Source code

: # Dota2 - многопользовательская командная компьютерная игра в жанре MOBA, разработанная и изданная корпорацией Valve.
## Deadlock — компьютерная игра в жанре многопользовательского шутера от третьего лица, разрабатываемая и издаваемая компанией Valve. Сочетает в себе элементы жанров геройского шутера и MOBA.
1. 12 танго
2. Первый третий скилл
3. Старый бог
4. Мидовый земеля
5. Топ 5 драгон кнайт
□ □ □
(EXERCISE INSTRUCTIONS):
From the material above, please return each line containing "MOBA".

(OUTPUT OF THE EXERCISE):
: # Dota2 - многопользовательская командная компьютерная игра в жанре MOBA, разработанная и изданная корпорацией Valve.
## Deadlock — компьютерная игра в жанре многопользовательского шутера от третьего лица, разрабатываемая и издаваемая компанией Valve. Сочетает в себе элементы жанров геройского шутера и MOBA.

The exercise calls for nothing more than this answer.